Toshiba GE Turbine Components (TGTC, Yokohama, Japan) has reduced the time required to inspect and measure steam turbine blades from 280 minutes to 45 minutes through use of the Maxos noncontact measurement system from NVision Inc. (Southlake, TX). The coordinate measuring machine (CMM) TGTC used in the past to inspect blades was not only slow but also unable to access hard-to-reach areas such as dovetail hooks and fillets. The Maxos uses five axes to reach every point on the blade and also generates specific and accurate measurements of critical areas. Resulting measurements are reported instantly and the need for additional manual inspection is eliminated.
“The Maxos optical scanner provides the best possible accuracy, eliminates the need for matte coating and integrates easily with our engineering and production processes,” says Tomio Kubota, president of TGTC. “Our trials also demonstrated that the Maxos is significantly faster than the other systems that we considered. The expertise and professionalism that were evident during this trial gave us the confidence to adopt this new technology.”
In the past, it took longer to inspect blades than to make them. A turbine bucket is comprised of an airfoil and a root. The long blades built at TGTC have mid-span geometry that provides support for the midsection of the airfoil. The complex geometry of these blades means that many cross-sections must be examined. The conventional 3-D CMM used in the past to inspect the blades was unable to reach many points on the root. Also many fillet radii are inaccessible to the CMM or too small to be measured by a touch probe ball.

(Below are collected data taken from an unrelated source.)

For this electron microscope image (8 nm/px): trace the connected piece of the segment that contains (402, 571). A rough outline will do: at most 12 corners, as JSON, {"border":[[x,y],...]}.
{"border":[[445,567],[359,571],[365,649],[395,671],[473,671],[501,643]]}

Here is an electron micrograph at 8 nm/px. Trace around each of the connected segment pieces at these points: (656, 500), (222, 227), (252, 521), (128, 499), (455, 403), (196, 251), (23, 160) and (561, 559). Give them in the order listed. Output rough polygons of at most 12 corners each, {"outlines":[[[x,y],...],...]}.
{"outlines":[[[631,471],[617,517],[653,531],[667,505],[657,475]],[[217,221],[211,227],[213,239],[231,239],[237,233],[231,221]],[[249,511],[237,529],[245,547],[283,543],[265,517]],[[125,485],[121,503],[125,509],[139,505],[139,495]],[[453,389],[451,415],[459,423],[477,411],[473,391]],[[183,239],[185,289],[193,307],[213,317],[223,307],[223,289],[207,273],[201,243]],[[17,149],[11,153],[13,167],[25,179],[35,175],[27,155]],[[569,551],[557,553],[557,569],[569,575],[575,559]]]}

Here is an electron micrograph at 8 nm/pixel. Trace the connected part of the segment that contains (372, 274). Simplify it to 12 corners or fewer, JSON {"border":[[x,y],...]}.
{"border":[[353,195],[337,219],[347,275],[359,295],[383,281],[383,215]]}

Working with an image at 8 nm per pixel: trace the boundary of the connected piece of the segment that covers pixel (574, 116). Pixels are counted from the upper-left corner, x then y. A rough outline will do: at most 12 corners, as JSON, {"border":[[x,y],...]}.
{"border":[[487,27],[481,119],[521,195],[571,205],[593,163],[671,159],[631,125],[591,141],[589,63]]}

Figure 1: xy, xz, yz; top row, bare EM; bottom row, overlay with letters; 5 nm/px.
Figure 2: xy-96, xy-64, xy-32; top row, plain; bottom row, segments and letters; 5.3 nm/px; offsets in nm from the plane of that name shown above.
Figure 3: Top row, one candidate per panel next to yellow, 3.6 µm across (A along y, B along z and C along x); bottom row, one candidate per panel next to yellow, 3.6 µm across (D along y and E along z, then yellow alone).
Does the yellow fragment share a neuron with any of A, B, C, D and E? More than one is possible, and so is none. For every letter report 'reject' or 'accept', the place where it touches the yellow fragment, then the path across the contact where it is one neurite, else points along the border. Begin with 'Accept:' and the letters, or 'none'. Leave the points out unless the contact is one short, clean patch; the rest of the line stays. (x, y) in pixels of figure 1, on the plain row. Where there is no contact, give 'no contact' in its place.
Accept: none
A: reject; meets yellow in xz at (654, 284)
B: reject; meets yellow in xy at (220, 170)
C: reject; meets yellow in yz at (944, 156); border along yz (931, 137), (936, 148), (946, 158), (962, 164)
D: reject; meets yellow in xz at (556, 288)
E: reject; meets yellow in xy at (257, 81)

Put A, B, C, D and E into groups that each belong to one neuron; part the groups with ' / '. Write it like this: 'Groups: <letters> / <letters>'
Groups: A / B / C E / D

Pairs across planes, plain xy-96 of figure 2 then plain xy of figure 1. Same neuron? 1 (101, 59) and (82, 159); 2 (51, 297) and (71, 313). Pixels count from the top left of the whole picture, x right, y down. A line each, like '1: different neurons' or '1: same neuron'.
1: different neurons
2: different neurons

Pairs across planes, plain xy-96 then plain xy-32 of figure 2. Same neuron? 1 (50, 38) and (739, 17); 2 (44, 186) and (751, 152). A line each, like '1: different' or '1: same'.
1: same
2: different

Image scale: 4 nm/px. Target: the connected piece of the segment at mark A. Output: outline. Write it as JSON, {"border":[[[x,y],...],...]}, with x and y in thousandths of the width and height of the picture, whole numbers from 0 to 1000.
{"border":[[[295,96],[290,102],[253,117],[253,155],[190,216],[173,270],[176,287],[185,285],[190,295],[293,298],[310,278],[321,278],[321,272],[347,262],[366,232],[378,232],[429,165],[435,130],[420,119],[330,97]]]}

The Maxos provides accuracy of ±0.0004 inch and a resolution between measured points down to 0.0002 inch on this project. The system can be provided with a resolution as low as 0.0001 inch. The Maxos software is configured with an overall best fit of the measured geometry to allow a part with some error to fit within the overall tolerance envelope of the reference data. Win3DS Blade inspection software is configured to give fast results and different kinds of evaluations on mid-span, fillets, gaps and airfoils. Different best fits are available, including Gauss and Chebyshev.
In this application, the Maxos was configured with a five-axis horizontal arm with three linear axes and two rotary axes. One rotary axis is for the sensor and the other for positioning the blade. The rotary axes are servo controlled and are not indexed. This configuration makes it possible to measure every part of the blade even when it is mounted vertically. Vertical mounting is preferred for the long blades because it prevents them from bending under their own weight. The Maxos does not require highly accurate fixturing of the blade because it scans the roots as an alignment procedure.
TGTC is now looking to implement the system at the other facilities around the world.